YouTube has blocked North Korea's state television channel, which broadcasts news on everything from nuclear tests to Kim Jong Un's outings, to avoid breaching American sanctions against the defiant regime.

The action was apparently taken not because of the content in the channel but because the North Korean regime could earn money from it through advertising.

"This account has been terminated for violating YouTube's Community Guidelines," a message on the Korean Central Television channel's page reads.

YouTube's community guidelines ban videos that include violent, sexual or harmful content, or breach copyright. Google also asks users to flag content on that may violate the law.

The Washington Post understands that Google, YouTube's parent company, blocked the channel last last month to avoid breaching sanctions, but the company has so far declined to comment.

"We don't comment on individual videos or channels," said Taj Meadows, head of communications in Asia for Google, "but we do disable accounts that violate our terms of service or community guidelines, and when we are required by law to do so."

Under sanctions imposed in March this year, the Treasury department designated North Korea's Propaganda and Agitation Department for engaging in censorship on behalf of the North Korean authorities. The measures ban any American company or person from doing business with the department.

Joshua Stanton, a lawyer and keen proponent of sanctions who writes the One Free Korea blog, said that YouTube and Google probably realized there was a problem with money changing hands.

"Having reviewed the sanctions in March, they would have said that this is risky, we are potentially in violation," he said. "It's good that they have done this, although it's a fairly small piece of the picture."

Bruce Klingner, an Asia expert at the Heritage Foundation, said North Korea had other options. "The Propaganda and Agitation Department is perfectly free to post the videos without making money on them, or have one of their many supporters do it," he said. "Or they could stop censoring free expression inside North Korea."

The channel used to show North Korea's evening news broadcasts and other propaganda programs, and at times featured breaking news.
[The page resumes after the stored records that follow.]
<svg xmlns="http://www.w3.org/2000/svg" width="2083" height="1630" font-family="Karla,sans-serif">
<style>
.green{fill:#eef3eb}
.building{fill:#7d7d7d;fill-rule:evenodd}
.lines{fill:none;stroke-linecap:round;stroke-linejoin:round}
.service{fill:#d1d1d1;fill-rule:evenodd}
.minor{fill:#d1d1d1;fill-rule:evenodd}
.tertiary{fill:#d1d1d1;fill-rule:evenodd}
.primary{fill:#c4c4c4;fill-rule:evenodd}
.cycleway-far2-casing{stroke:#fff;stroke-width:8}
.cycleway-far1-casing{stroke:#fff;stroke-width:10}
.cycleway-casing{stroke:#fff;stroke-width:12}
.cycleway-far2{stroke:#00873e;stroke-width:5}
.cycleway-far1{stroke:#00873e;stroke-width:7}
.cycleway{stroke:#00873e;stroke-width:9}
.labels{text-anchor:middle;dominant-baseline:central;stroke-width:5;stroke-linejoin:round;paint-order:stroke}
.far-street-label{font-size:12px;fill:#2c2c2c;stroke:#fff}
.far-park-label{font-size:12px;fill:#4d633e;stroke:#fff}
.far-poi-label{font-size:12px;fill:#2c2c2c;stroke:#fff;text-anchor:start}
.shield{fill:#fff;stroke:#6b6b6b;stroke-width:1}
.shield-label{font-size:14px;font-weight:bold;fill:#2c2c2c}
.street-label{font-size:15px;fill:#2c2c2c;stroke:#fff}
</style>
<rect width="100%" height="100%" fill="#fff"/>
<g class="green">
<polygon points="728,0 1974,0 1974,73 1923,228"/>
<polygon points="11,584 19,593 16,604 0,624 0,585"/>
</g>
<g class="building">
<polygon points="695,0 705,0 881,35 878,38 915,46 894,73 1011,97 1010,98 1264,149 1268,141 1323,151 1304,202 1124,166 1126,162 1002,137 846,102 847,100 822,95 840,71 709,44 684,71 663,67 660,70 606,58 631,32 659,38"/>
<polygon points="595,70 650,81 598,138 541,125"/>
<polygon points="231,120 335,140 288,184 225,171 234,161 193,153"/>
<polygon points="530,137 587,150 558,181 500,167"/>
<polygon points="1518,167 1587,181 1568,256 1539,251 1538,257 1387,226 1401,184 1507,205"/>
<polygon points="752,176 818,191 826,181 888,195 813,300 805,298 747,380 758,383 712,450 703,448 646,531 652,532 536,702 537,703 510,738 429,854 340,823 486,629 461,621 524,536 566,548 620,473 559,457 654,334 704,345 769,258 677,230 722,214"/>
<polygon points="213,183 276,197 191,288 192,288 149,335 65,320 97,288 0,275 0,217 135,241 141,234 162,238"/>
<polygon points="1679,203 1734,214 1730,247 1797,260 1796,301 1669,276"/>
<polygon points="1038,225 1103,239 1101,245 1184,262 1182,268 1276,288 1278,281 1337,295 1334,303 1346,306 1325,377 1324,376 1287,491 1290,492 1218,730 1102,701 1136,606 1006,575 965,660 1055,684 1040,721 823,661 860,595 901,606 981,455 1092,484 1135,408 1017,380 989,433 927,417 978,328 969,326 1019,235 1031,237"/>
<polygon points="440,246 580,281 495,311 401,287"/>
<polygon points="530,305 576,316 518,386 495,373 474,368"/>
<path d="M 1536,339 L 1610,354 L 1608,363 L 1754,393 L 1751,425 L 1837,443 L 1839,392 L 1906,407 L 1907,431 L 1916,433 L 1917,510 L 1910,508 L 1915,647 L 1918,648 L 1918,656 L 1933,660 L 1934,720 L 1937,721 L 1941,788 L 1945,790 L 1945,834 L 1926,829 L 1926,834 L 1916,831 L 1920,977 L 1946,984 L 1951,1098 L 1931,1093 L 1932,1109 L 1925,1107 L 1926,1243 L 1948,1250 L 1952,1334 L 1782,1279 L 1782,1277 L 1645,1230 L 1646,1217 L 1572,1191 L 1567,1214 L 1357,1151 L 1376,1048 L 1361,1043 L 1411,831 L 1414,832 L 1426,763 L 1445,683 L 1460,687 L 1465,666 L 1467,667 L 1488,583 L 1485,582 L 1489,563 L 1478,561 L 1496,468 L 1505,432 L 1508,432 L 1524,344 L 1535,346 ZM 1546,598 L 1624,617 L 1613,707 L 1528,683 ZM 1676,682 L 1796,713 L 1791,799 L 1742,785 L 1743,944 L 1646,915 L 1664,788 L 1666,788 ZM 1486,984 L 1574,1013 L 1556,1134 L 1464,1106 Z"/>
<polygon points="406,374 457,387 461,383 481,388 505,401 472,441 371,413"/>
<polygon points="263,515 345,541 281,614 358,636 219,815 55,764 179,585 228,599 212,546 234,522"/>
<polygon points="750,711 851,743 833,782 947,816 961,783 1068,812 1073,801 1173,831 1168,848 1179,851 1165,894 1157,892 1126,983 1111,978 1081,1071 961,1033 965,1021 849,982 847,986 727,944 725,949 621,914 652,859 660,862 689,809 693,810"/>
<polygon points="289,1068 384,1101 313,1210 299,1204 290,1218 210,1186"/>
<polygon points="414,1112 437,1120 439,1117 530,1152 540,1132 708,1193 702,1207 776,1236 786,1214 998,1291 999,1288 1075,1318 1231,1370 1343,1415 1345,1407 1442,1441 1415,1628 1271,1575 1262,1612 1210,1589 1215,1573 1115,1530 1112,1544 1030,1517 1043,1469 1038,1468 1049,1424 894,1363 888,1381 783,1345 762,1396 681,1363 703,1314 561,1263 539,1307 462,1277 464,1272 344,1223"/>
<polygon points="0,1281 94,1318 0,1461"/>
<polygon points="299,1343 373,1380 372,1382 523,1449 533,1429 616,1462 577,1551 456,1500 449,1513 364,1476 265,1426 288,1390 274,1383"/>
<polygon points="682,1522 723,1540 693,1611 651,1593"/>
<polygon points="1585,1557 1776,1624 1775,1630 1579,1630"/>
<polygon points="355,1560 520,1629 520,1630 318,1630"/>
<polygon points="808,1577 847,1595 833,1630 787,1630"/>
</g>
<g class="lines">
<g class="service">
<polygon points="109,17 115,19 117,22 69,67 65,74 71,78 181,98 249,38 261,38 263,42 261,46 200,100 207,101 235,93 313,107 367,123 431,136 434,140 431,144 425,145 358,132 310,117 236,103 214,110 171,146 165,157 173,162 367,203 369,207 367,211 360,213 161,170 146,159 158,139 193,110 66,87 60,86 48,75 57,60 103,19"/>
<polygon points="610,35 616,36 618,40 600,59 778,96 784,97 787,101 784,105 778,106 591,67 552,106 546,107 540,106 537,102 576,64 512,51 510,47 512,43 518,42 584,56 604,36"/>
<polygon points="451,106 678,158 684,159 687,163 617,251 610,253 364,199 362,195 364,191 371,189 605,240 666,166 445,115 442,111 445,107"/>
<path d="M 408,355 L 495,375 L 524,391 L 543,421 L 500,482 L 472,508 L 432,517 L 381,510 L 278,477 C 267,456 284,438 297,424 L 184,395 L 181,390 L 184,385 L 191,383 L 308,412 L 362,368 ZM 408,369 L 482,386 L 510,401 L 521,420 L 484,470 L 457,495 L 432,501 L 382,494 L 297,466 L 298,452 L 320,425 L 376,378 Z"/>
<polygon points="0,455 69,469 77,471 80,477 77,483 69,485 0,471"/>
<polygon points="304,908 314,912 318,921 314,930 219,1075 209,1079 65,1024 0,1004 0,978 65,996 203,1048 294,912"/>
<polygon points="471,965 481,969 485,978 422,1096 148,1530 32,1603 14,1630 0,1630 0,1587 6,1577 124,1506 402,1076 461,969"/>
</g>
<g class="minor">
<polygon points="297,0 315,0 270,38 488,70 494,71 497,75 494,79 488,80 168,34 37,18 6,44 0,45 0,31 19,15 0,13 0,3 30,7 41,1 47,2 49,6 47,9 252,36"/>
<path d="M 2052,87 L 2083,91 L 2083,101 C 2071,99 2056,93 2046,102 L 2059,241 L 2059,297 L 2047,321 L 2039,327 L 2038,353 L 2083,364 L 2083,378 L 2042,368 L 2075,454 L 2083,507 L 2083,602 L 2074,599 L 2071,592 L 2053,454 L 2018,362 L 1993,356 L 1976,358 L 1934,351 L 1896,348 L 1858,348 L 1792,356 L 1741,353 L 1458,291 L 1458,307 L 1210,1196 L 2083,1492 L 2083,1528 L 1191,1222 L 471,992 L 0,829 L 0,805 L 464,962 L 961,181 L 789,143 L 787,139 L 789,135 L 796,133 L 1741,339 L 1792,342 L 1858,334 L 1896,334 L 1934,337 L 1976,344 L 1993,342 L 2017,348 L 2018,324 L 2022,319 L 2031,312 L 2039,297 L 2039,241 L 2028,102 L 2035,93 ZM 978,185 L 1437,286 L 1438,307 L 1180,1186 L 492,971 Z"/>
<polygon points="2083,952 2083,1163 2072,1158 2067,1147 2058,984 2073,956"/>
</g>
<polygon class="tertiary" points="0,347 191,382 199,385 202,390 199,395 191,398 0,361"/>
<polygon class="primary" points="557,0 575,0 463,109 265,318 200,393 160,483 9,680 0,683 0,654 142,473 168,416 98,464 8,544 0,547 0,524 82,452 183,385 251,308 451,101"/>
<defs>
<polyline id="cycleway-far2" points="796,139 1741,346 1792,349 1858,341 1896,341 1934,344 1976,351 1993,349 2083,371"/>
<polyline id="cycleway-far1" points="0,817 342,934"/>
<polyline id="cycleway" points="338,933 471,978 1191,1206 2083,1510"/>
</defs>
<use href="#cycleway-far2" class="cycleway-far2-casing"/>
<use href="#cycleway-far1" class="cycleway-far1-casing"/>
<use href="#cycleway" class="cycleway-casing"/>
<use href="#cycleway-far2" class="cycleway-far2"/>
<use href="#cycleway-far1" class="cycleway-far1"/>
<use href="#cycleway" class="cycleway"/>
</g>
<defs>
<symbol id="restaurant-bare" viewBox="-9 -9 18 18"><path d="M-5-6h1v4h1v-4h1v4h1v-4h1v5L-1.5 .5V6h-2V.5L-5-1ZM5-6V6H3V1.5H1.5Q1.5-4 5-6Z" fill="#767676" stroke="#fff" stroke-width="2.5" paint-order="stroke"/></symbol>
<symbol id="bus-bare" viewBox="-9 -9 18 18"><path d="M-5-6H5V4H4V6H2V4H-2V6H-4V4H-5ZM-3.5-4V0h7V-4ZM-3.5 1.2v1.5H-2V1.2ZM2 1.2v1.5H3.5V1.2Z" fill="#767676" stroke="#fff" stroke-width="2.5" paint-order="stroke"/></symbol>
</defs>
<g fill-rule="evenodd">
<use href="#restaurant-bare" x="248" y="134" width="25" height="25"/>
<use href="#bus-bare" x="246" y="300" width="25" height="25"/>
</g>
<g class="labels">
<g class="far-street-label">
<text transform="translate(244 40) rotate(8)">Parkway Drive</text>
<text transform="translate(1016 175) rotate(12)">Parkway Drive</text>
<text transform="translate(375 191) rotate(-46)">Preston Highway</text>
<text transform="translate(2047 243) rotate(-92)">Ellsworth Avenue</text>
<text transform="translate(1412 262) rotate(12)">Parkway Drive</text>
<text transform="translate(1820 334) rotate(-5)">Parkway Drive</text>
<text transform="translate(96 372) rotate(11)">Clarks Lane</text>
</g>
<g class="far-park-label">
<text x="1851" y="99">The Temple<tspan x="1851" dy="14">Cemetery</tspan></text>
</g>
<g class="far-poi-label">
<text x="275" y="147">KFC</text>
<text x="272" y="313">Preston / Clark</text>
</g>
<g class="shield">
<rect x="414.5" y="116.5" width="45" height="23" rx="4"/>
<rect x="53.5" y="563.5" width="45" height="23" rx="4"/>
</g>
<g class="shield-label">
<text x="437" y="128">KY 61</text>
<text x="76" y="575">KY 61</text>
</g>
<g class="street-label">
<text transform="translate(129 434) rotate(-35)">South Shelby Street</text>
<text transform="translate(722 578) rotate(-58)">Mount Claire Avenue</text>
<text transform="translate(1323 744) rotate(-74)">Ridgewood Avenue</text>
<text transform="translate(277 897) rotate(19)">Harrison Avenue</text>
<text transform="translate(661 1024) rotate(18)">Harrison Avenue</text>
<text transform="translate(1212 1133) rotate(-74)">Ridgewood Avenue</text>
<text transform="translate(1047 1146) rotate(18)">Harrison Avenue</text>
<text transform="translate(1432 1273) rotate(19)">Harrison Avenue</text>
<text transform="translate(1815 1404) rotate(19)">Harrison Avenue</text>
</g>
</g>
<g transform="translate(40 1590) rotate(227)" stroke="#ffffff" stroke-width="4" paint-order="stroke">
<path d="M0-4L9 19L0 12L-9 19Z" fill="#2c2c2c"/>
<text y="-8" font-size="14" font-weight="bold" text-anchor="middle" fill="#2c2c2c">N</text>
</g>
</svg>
After the January nuclear test, Korean Central Television went live on YouTube, with the announcer declaring that the state had tested a hydrogen bomb, although this was disputed by scientists.

The decision has disappointed analysts who used the channel for insights into this most impenetrable of states.

"While it provided daily news shows on events the regime wanted shown countrywide, it also helped give context to structures I would normally only see via satellite image," said David Schmerler, a researcher at the James Martin Center for Nonproliferation Studies in Monterey.

Using this account for image collection, along with other sources, allowed North Korea watchers to build a much fuller sense of how something unfolded, Schmerler said.

"This led to a better understanding of an event, even if the North Koreans tried to hide or spin a particular event as being a success when it may not have been," he said.

While there are other YouTube channels that broadcast North Korea's news bulletins, this one was the fastest and one of the most reliable sources of images. The channel's termination also means the archive of videos that analysts pored over have also disappeared.

Because the channel has been shut down, The Washington Post was unable to see how many views the clips had and therefore unable to work out how much money the channel was making money from ad revenues through YouTube. But analysts estimated that the amount was likely minimal.